Die politischen Beschlüsse stünden, jetzt müsse man einen Träger finden und Personal. Eigentlich bedürfe das einer europaweiten Ausschreibung. „Aber wir möchten die Kompetenz vor Ort“, stellte Rau klar. Deshalb wolle man aus dem Konsumraum ein sogenanntes Förderprojekt machen. Dann müsse man nicht ausschreiben.
Förderung bedeute jedoch, dass der Träger auch einen Eigenanteil leisten müsse. Das wiederum mache die Suche nach einem Träger nicht leichter. Allerdings könne der Eigenanteil auch in ehrenamtlicher Arbeit geleistet werden.

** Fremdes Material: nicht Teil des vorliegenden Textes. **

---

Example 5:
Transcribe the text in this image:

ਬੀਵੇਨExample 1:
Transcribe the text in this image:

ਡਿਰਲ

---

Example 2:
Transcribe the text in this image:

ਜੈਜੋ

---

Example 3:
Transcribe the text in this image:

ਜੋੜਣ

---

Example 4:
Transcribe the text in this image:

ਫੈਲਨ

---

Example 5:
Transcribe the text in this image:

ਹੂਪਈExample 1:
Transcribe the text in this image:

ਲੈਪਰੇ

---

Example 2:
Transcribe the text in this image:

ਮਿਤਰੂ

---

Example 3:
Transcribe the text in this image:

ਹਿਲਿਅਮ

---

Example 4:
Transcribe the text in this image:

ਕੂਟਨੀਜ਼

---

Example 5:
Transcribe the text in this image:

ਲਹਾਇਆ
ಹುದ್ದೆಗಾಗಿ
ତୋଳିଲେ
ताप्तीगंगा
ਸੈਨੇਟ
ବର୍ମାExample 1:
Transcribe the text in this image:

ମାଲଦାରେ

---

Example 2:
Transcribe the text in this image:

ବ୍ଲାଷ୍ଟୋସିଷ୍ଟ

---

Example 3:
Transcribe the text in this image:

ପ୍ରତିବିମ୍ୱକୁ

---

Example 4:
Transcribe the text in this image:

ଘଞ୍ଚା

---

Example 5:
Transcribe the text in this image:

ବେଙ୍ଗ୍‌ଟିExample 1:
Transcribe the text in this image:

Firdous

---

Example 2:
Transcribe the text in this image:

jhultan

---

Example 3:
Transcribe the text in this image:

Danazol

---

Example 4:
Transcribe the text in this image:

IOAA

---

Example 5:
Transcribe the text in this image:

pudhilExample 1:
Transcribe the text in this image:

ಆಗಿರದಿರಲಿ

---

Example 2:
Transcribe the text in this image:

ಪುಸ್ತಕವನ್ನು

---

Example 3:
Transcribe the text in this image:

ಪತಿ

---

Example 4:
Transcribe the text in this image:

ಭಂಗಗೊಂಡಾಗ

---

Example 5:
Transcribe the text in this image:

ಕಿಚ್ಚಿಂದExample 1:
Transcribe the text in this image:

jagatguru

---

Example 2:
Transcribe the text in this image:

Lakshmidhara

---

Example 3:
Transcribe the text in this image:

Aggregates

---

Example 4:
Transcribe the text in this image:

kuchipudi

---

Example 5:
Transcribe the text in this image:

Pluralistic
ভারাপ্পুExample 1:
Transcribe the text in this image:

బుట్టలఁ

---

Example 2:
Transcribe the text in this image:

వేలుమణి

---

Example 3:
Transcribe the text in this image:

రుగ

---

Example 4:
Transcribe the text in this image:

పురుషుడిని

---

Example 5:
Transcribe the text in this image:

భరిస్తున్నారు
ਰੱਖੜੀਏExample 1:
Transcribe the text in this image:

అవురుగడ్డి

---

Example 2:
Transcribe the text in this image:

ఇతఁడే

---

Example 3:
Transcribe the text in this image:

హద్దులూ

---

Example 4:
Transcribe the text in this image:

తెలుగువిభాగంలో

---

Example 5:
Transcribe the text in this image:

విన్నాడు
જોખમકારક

Chistian Robyns, Fraktionsvorsitzender der SPD, merkte an, dass man auf den Drogenkonsumraum in Kalk nunmehr achte Jahre warte. Er forderte ein aufsuchendes Sucht-Clearing. Bei Crack-Erkrankten müsse man mit 15 bis 30 Konsumvorgängen pro Tag rechnen.

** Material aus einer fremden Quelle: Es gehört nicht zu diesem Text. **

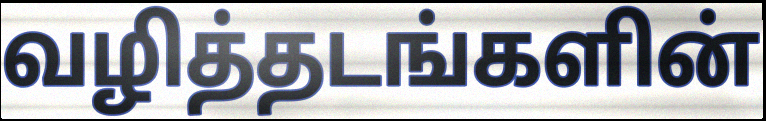
வழித்தடங்களின்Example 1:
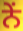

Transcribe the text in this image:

ਨੇਂ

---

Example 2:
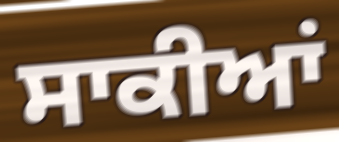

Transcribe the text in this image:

ਸਾਕੀਆਂ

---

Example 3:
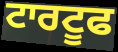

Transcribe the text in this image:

ਟਾਰਟੂਫ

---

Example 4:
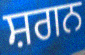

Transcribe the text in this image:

ਸ਼ਗਨ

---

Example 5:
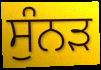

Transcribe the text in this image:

ਸੁੰਨੜ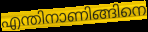
എന്തിനാണിങ്ങിനെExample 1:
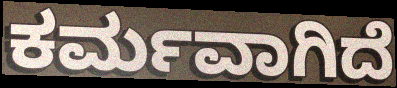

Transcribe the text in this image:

ಕರ್ಮವಾಗಿದೆ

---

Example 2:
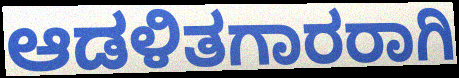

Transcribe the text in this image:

ಆಡಳಿತಗಾರರಾಗಿ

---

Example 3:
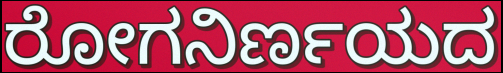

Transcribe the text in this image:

ರೋಗನಿರ್ಣಯದ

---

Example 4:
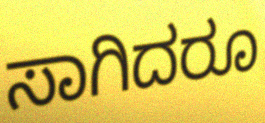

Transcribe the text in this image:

ಸಾಗಿದರೂ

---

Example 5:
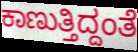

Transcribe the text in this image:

ಕಾಣುತ್ತಿದ್ದಂತೆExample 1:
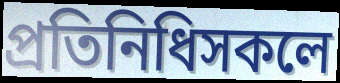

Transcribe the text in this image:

প্ৰতিনিধিসকলে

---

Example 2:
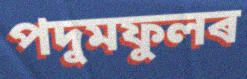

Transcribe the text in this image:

পদুমফুলৰ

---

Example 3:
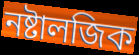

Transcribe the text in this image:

নষ্টালজিক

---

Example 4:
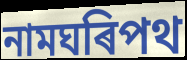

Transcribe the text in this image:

নামঘৰিপথ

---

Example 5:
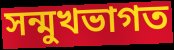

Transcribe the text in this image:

সন্মুখভাগতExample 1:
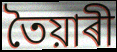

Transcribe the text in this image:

তৈয়াৰী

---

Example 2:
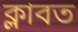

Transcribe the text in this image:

ক্লাবত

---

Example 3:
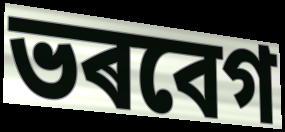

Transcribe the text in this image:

ভৰবেগ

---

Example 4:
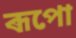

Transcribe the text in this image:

ৰূপো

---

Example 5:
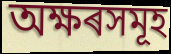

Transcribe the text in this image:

অক্ষৰসমূহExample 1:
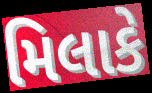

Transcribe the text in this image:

મિલાકે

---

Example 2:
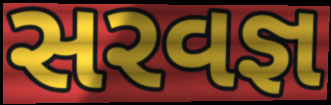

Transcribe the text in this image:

સરવજ્ઞ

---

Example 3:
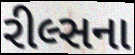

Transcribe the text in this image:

રીલ્સના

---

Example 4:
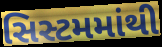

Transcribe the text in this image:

સિસ્ટમમાંથી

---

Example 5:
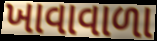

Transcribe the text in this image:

ખાવાવાળાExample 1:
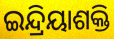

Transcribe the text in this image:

ଇନ୍ଦ୍ରିୟାଶକ୍ତି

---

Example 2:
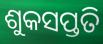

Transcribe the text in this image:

ଶୁକସପ୍ତତି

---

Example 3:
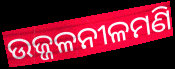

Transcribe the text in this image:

ଉଜ୍ଜଳନୀଳମଣି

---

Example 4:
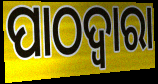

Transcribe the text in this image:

ପାଠଦ୍ଵାରା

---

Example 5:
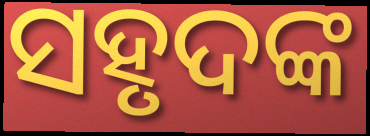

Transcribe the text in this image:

ସହୃଦଙ୍କ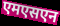
एमएसएन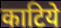
काटियेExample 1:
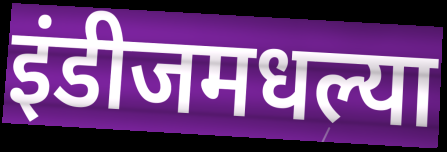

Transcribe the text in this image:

इंडीजमधल्या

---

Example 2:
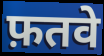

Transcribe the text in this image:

फ़तवे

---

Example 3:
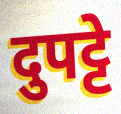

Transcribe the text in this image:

दुपट्टे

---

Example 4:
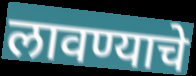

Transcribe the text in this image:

लावण्याचे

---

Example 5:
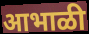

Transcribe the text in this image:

आभाळीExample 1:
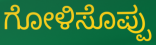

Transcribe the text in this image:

ಗೋಳಿಸೊಪ್ಪು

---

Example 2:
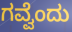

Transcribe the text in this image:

ಗವ್ವೆಂದು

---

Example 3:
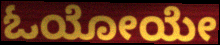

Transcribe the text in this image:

ಓಯೋಯೇ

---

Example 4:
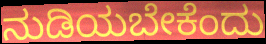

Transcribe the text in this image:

ನುಡಿಯಬೇಕೆಂದು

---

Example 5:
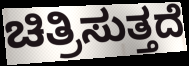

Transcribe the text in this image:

ಚಿತ್ರಿಸುತ್ತದೆ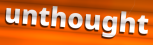
unthought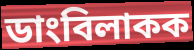
ডাংবিলাককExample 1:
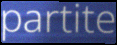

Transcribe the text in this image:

partite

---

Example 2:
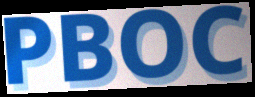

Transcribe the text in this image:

PBOC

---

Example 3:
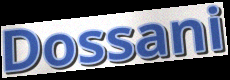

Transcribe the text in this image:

Dossani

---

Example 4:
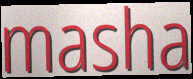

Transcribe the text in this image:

masha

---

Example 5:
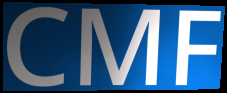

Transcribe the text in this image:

CMF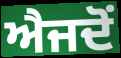
ਐਜਦੋਂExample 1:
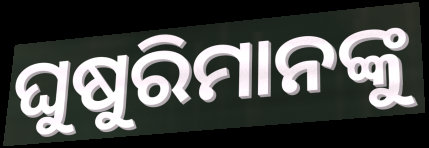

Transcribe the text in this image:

ଘୁଷୁରିମାନଙ୍କୁ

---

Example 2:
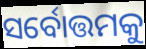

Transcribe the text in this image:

ସର୍ବୋତ୍ତମକୁ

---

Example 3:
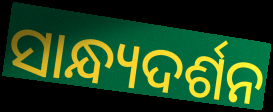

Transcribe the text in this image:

ସାନ୍ଧ୍ୟଦର୍ଶନ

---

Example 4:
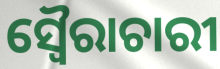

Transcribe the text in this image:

ସ୍ୱୈରାଚାରୀ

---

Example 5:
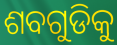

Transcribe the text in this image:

ଶବଗୁଡିକୁ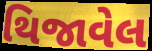
થિજાવેલ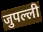
जुपल्लीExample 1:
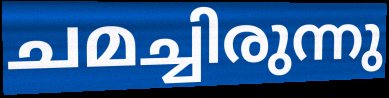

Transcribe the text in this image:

ചമച്ചിരുന്നു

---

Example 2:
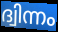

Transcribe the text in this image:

ദ്വിന്നം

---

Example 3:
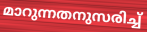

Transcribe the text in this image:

മാറുന്നതനുസരിച്ച്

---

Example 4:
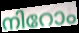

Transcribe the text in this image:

നിറോം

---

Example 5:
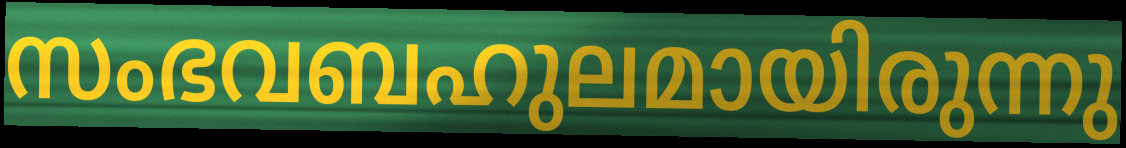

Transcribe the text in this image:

സംഭവബഹുലമായിരുന്നു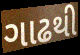
ગાઢથી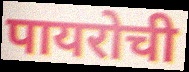
पायरोची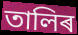
তালিৰ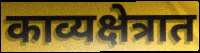
काव्यक्षेत्रात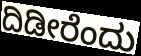
ದಿಡೀರೆಂದುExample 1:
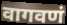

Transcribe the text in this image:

वागवणं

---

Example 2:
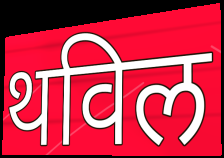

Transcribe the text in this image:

थविल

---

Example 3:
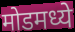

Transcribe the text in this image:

मोडमध्ये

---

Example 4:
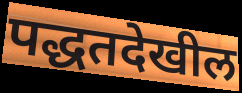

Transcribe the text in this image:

पद्धतदेखील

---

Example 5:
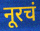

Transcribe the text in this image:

नूरचं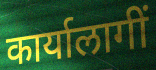
कार्यालागींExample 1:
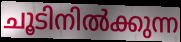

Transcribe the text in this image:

ചൂടിനിൽക്കുന്ന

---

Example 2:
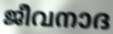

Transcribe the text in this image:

ജീവനാദ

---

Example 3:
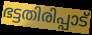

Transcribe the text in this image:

ഭട്ടതിരിപ്പാട്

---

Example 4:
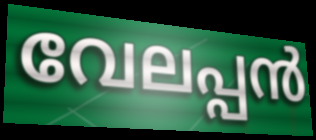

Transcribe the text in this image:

വേലപ്പൻ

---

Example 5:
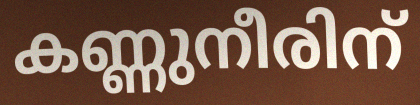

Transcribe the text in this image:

കണ്ണുനീരിന്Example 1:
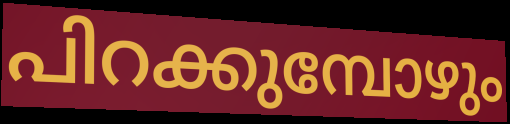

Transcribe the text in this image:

പിറക്കുമ്പോഴും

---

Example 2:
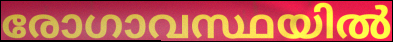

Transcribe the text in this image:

രോഗാവസ്ഥയിൽ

Manuela Grube von den Grünen forderte eine gerechtere Einkommensverteilung. „Leute in Armut sterben sechs Jahre früher als die anderen.“ Stefan Müller, Fraktionsvorsitzender der CDU, wünschte sich ein Beratungszentrum wie die „Kümmerei“ in Chorweiler.
Es fehle das Geld, sagte der Sozialdezernent. Aus der Kämmerei habe er die strikte Anweisung, dass für neue Ausgaben die Quelle zu nennen sei, aus der die erforderlichen Mittel stammten. Neue Ausgaben bedeuteten immer Kürzungen an anderen Stellen.